▶ **GIVEN PASSAGE**
I’m now one week post-op for arthroscopic surgery on my left hip, so it’s past time for an update! Here’s a (not-so-brief) recap of how the surgery itself went. I’ll write another post soon about how the recovery is going so far.
Just like with the first surgery, I had to be at Vanderbilt at 5:30 a.m. on Monday. We stayed at a hotel in Nashville on Sunday night and arrived at the hospital right on time. Unlike last time, there were also a lot of other people checking in for surgeries/procedures, and it took a lot longer to get checked in. Once I got back to the pre-op area, I got into the hospital gown (which was purple-yay!). The nurse came to get my IV started, which unfortunately was a terrible experience and resulted in being stuck once in each hand and and gave me an awesome bruise for a souvenir. After that, I met the anesthesiologist and his assistant and answered the same pre-op questions several times for several different people. Dr. P. also came by, along with one of his assistants. I jokingly told Dr. P. that it was very important that I have scars symmetrical to my first ones, and he said he would do his best (Spoiler alert: they’re not symmetrical. Such a bummer, since I’m so wont to show off my upper thighs!). Stephen got to wait with me until they took me to surgery, which ended up being around 8:00 a.m. After I got to the operating room, they had me move onto the operating table and then I got the spinal injection. I don’t remember much after that besides the anesthesiologist placing the mask over my face and instructing me to breathe deeply. (I also remember talking with a nurse about her Fitbit and the fact that mine was going to spend some lonely time in a drawer for several weeks.) Last time I remember my legs going numb and watching them put the booties on my feet, but I think this time I was out before any of that happened.

▶ **THE DATA**

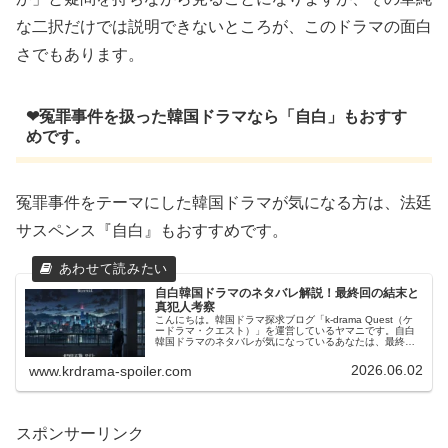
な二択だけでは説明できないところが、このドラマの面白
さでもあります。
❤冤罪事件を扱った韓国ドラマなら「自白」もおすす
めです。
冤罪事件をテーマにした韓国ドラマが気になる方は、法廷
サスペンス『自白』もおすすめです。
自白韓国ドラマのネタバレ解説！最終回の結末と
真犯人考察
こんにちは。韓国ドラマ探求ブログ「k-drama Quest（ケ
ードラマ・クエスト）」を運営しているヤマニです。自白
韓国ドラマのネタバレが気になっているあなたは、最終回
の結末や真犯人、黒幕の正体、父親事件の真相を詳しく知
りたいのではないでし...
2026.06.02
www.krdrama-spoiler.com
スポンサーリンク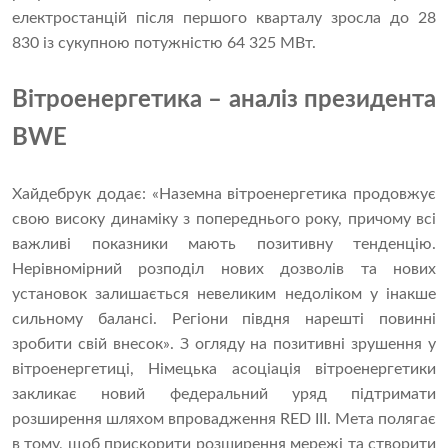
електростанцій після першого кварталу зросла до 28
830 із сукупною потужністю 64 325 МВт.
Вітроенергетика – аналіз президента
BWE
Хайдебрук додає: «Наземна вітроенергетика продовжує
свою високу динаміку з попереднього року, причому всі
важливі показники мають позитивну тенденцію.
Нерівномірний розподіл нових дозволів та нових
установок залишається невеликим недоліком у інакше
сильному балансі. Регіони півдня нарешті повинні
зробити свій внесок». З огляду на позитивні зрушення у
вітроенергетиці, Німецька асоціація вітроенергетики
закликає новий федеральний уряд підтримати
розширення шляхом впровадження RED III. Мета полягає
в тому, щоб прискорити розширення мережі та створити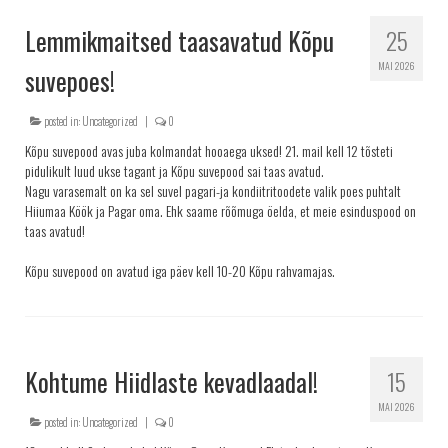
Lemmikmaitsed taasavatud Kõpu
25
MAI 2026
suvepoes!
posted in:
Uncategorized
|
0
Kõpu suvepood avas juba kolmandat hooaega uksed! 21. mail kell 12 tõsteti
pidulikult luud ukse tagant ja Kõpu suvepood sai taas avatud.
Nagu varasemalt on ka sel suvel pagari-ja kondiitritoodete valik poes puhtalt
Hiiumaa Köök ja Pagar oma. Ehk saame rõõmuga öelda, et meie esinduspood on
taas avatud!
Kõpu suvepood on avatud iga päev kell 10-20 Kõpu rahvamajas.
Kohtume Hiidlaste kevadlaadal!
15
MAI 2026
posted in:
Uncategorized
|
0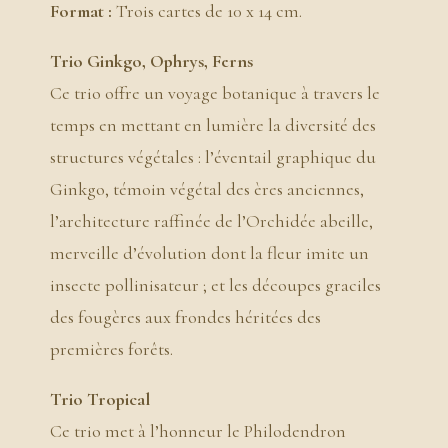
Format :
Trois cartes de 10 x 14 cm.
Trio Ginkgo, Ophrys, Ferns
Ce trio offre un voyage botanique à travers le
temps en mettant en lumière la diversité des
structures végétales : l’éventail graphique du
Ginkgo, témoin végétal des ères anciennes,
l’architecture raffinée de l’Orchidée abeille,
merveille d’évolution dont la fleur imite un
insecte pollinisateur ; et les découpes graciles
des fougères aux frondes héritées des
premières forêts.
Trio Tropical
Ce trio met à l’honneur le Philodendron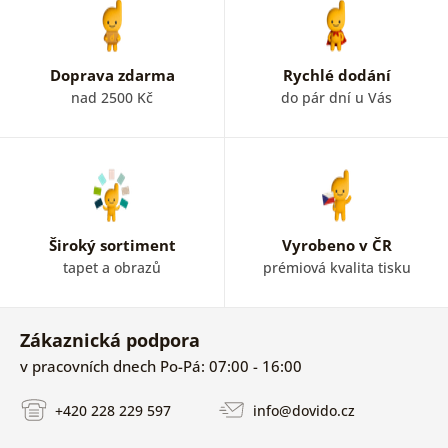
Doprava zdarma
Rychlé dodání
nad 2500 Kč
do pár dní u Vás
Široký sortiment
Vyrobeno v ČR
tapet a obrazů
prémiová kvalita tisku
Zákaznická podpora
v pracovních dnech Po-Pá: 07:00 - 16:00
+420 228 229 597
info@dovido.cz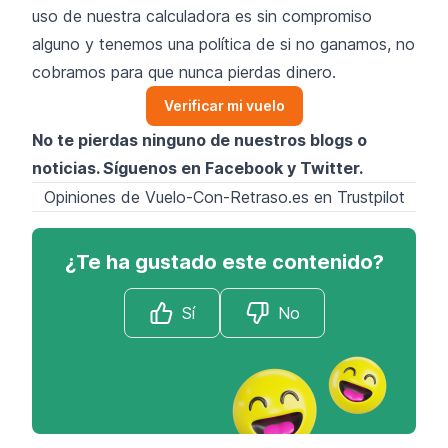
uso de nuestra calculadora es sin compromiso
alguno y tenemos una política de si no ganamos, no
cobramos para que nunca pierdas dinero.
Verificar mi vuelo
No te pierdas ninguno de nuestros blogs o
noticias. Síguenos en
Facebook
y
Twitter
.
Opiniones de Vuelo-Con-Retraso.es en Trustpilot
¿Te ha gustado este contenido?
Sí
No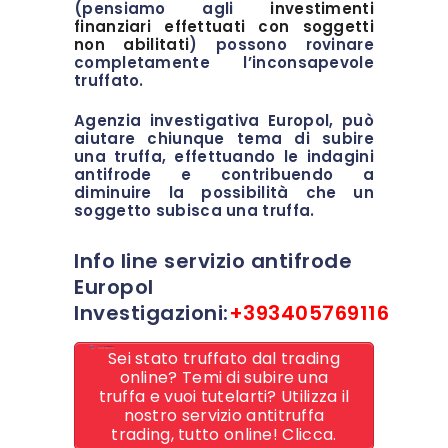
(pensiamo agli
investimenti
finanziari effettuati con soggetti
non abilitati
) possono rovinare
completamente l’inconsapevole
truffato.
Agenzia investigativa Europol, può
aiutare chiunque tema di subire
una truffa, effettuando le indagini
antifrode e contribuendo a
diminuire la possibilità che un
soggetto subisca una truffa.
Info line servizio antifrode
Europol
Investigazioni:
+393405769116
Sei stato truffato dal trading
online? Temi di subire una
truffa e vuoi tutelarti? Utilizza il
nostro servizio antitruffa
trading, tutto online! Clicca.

▶ **TASKS AND EXERCISES**
[A] From the hip surgery post, retype the passage that begins at the words "I’m now one" and stops after the words "going so far.".
[B] Extend the hip surgery post past the last sentence shown, continuing its account in the same first-person voice.

▶ **ANSWERS GIVEN**
[A]
I’m now one week post-op for arthroscopic surgery on my left hip, so it’s past time for an update! Here’s a (not-so-brief) recap of how the surgery itself went. I’ll write another post soon about how the recovery is going so far.

[B]
Some time later, I woke up in recovery and was in pain and also found it hard to talk. My throat was really sore this time (and ended up being sore for about 3 days after surgery), and the nurse gave me some ice chips. My experience in the recovery room was not as great as it was last time. The nurse I had the first time was very compassionate and attentive, and I felt well cared for. This time, I felt like they were trying to rush me out of there (which they probably were since the place was so busy, but that shouldn’t be obvious to the patient). My nurse wasn’t mean, but she didn’t have quite the same reassuring bedside manner as the previous nurse. She removed my IV fairly quickly, and then I had some strong nausea and vomited and they couldn’t give me any anti-nausea medicine through the IV since she’d already taken it out. They ended up bringing me a pill to swallow instead. She only asked me how my pain was one time, and I remember being asked about my pain level several times last time. My suspicion that they were rushing me out was confirmed when we were able to leave the hospital by 1:30, whereas last time it was sometime after 3. My experience in recovery wasn’t bad, but it was a little disappointing given the stellar treatment I received the first time.
I also didn’t get to talk to Dr. P. after the surgery like I did last time, and even though the nurse paged him, he ended up being tied up with another surgery and unable to come. Stephen did talk to him after the surgery, and what he told me came as a surprise to me: when the doctor looked at my left hip, he discovered that the labrum on that side was not torn. He did shave down the bone on my femur to correct the impingement, but no labral repair was necessary. I go to see him for a follow-up this Friday and am supposed to bring along the pictures he took during the surgery so he can explain everything to me.
The reason I was surprised that the labrum was not torn is because my left hip started bothering me long before my right hip. The only reason I decided to have surgery on my right hip first is because at the time it was hurting more than the left hip, but the whole time I worried that I had made the wrong decision and that delaying surgery on the left hip would only make things worse. Fortunately, that turned out not to be the case (as is the case with so many things I worry about–life lesson there, friends!), and I’m very thankful that the left hip ended up being in better shape than the right hip. Dr. P. told Stephen that my recovery should be pretty similar to last time because he still had to shave down the bone, but I’m secretly hoping that proves to be untrue and that I will bounce back more quickly this time around.
It’s still hard to believe that I’ve now had not one but two hip surgeries at age 34, but I’m glad to have both of them behind me. I’m praying that by this time next year all that will be left to remind me of this experience are the asymmetrical scars on my hips and that I will be running again and free from pain.